Starting the fit itself is quite simple: just create an optimizer instance of your choice, here Minuit2, and call its optimize() method to start the fitting process. Notice that the optimize() method requires a second argument. This is a mapping of parameter names that you want to fit to their initial values. Parameters not listed in that `dict`, are not optimized.

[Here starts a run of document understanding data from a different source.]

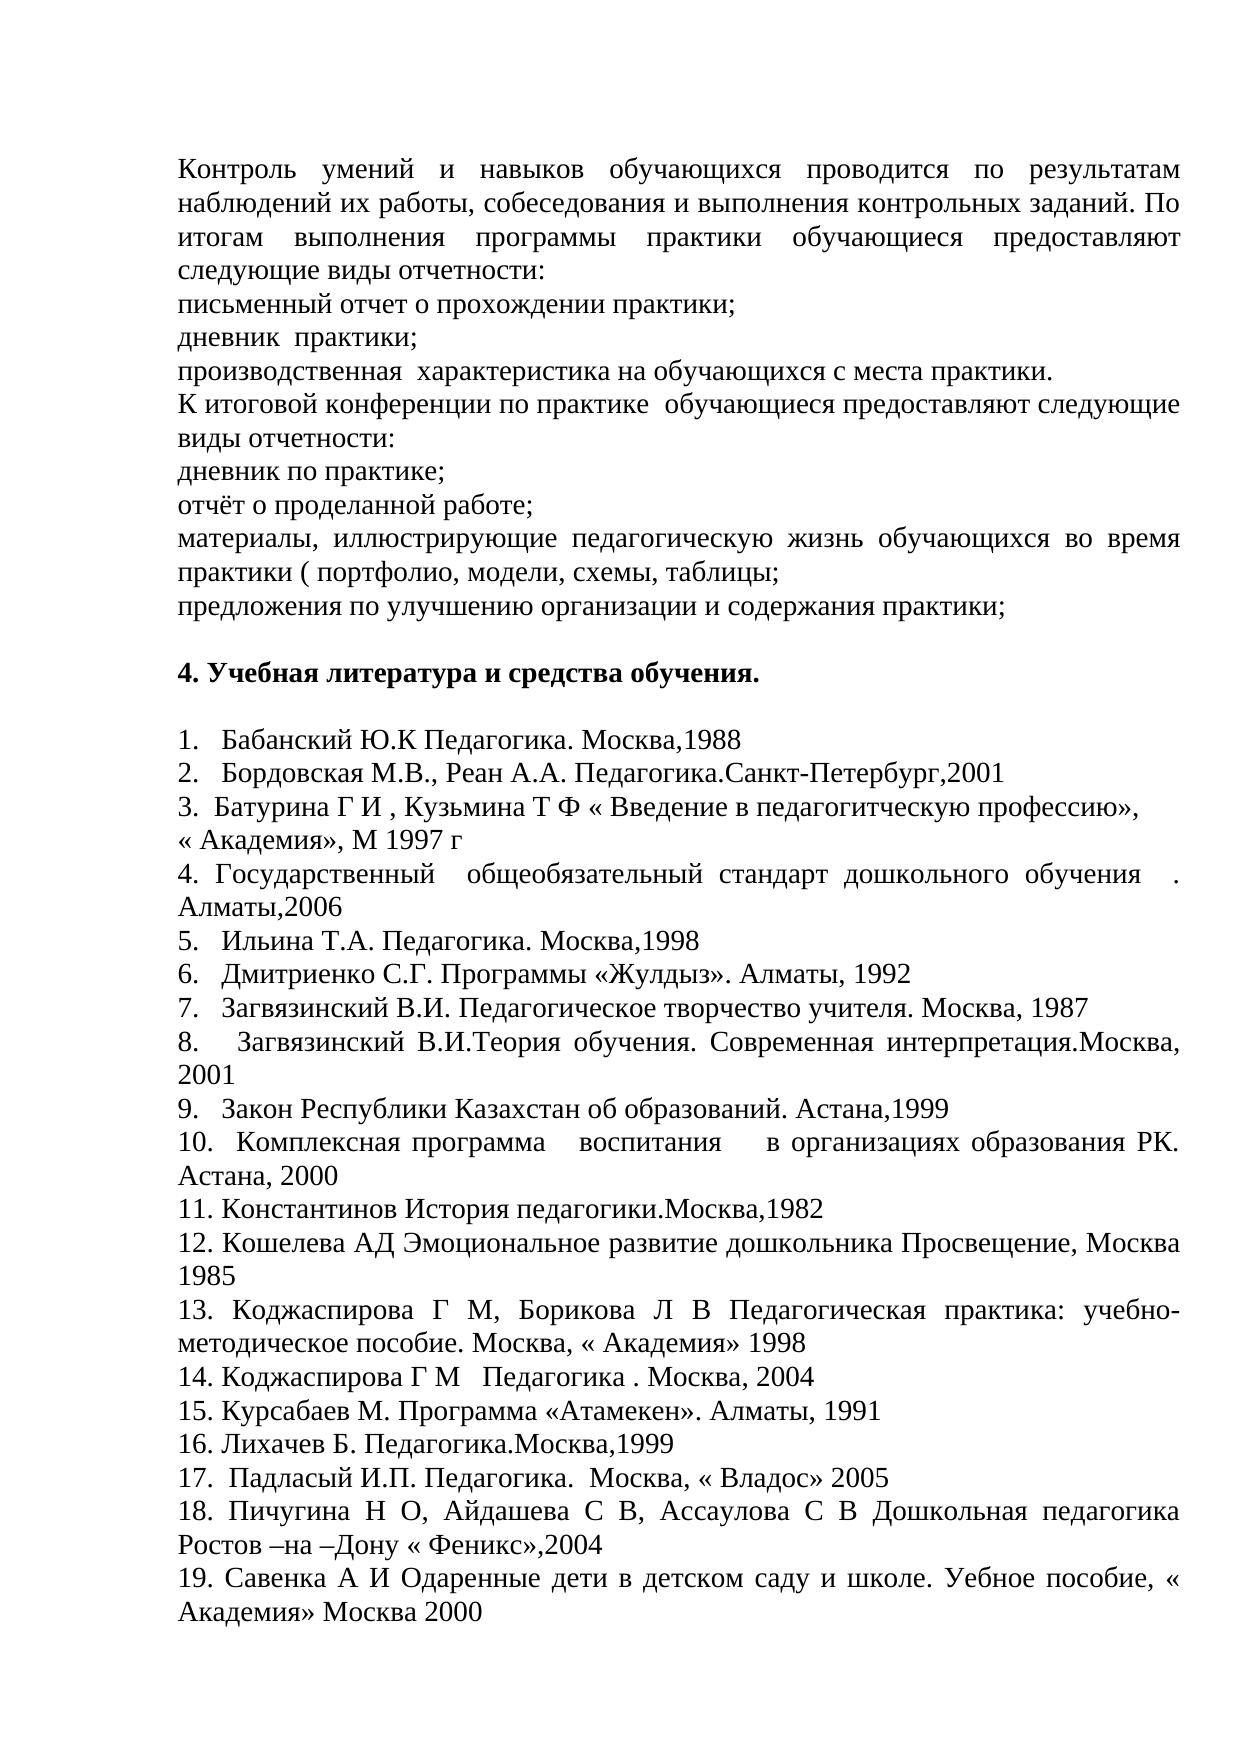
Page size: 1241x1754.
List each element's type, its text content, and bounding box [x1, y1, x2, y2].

text 13. Коджаспирова Г М, Борикова Л В Педагогическая практика: учебно-методическое пособие. Москва, « Академия» 1998 [177, 1292, 1181, 1359]
text 19. Савенка А И Одаренные дети в детском саду и школе. Уебное пособие, « Академия» Москва 2000 [177, 1560, 1181, 1627]
text дневник по практике; [177, 453, 1181, 487]
text 10. Комплексная программа воспитания в организациях образования РК. Астана, 2000 [177, 1124, 1181, 1191]
text 16. Лихачев Б. Педагогика.Москва,1999 [177, 1426, 1181, 1460]
text 4. Учебная литература и средства обучения. [177, 655, 1181, 688]
text материалы, иллюстрирующие педагогическую жизнь обучающихся во время практики ( портфолио, модели, схемы, таблицы; [177, 521, 1181, 588]
text 18. Пичугина Н О, Айдашева С В, Ассаулова С В Дошкольная педагогика Ростов –на –Дону « Феникс»,2004 [177, 1493, 1181, 1560]
text 8. Загвязинский В.И.Теория обучения. Современная интерпретация.Москва, 2001 [177, 1024, 1181, 1091]
text предложения по улучшению организации и содержания практики; [177, 588, 1181, 621]
text 5. Ильина Т.А. Педагогика. Москва,1998 [177, 923, 1181, 957]
text 3. Батурина Г И , Кузьмина Т Ф « Введение в педагогитческую профессию», [177, 789, 1181, 822]
text 17. Падласый И.П. Педагогика. Москва, « Владос» 2005 [177, 1460, 1181, 1493]
text 7. Загвязинский В.И. Педагогическое творчество учителя. Москва, 1987 [177, 990, 1181, 1024]
text К итоговой конференции по практике обучающиеся предоставляют следующие виды отчетности: [177, 386, 1181, 453]
text 1. Бабанский Ю.К Педагогика. Москва,1988 [177, 722, 1181, 755]
text дневник практики; [177, 319, 1181, 353]
text 14. Коджаспирова Г М Педагогика . Москва, 2004 [177, 1359, 1181, 1393]
text письменный отчет о прохождении практики; [177, 286, 1181, 319]
text 9. Закон Республики Казахстан об образований. Астана,1999 [177, 1091, 1181, 1124]
text 11. Константинов История педагогики.Москва,1982 [177, 1191, 1181, 1225]
text 6. Дмитриенко С.Г. Программы «Жулдыз». Алматы, 1992 [177, 957, 1181, 990]
text отчёт о проделанной работе; [177, 487, 1181, 521]
text 2. Бордовская М.В., Реан А.А. Педагогика.Санкт-Петербург,2001 [177, 755, 1181, 789]
text 15. Курсабаев М. Программа «Атамекен». Алматы, 1991 [177, 1393, 1181, 1426]
text 12. Кошелева АД Эмоциональное развитие дошкольника Просвещение, Москва 1985 [177, 1225, 1181, 1292]
text « Академия», М 1997 г [177, 822, 1181, 856]
text производственная характеристика на обучающихся с места практики. [177, 353, 1181, 386]
text 4. Государственный общеобязательный стандарт дошкольного обучения . Алматы,2006 [177, 856, 1181, 923]
text Контроль умений и навыков обучающихся проводится по результатам наблюдений их работы, собеседования и выполнения контрольных заданий. По итогам выполнения программы практики обучающиеся предоставляют следующие виды отчетности: [177, 152, 1181, 286]
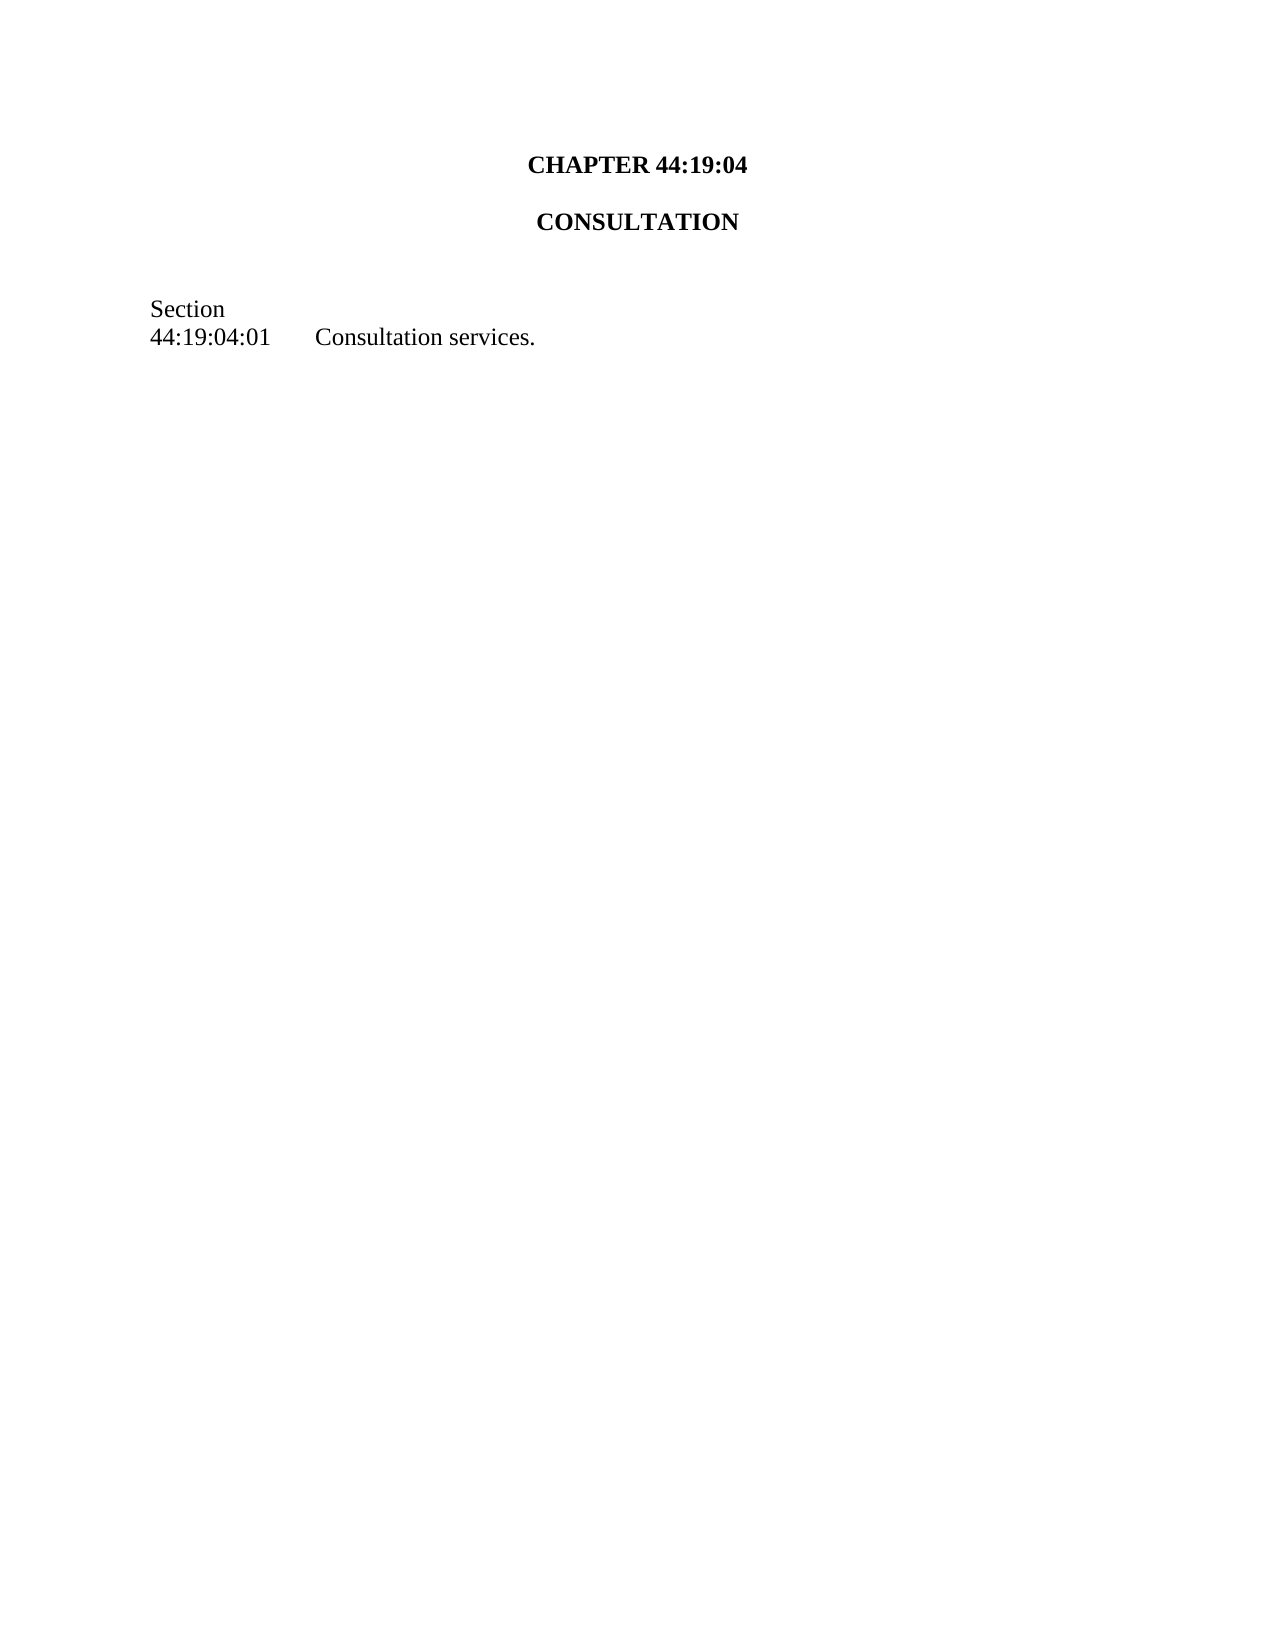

So let’s select a few of the parameters that we saw in 3.1 Define estimator and feed them to the optimizer to run the fit. Notice that we modify the parameters slightly to make the fit more interesting (we are running using a data sample that was generated with this very amplitude model after all).

[6]:
initial_parameters = {
    "Phase_J/psi_to_f0(1500)_0+gamma_-1;f0(1500)_to_pi0_0+pi0_0;": 0.0,
    "Mass_f0(980)": 1.1,
    "Width_f0(980)": 0.1,
    "Mass_f0(1500)": 1.4,
    "Width_f0(1500)": 0.2,
}
[7]:
from tensorwaves.optimizer.minuit import Minuit2

minuit2 = Minuit2()
result = minuit2.optimize(estimator, initial_parameters)
result
[7]:
{'params': {'Phase_J/psi_to_f0(1500)_0+gamma_-1;f0(1500)_to_pi0_0+pi0_0;': (0.01732103038947869,
   0.029060391801374985),
  'Mass_f0(980)': (0.9941593955051807, 0.0004910702276528474),
  'Width_f0(980)': (0.06961706764720732, 0.0007732360735722078),
  'Mass_f0(1500)': (1.5045574190841913, 0.0005611945200997931),
  'Width_f0(1500)': (0.11017162926673399, 0.001061707129755457)},
 'log_lh': -34640.28968481776,
 'iterations': 214,
 'func_calls': 214,
 'time': 66.16642260551453}

Note

The computation time depends on the complexity of the model, number of data events, the size of the phase space sample, and the number of free parameters. This model is rather small and has but a few free parameters, so the optimization shouldn’t take more than a few minutes.

3.4 Export fit result

Optimizing an intensity model can take a long time, so it is important that you store the fit result in the end.

Warning

This functionality has not yet been implemented. See issue 99.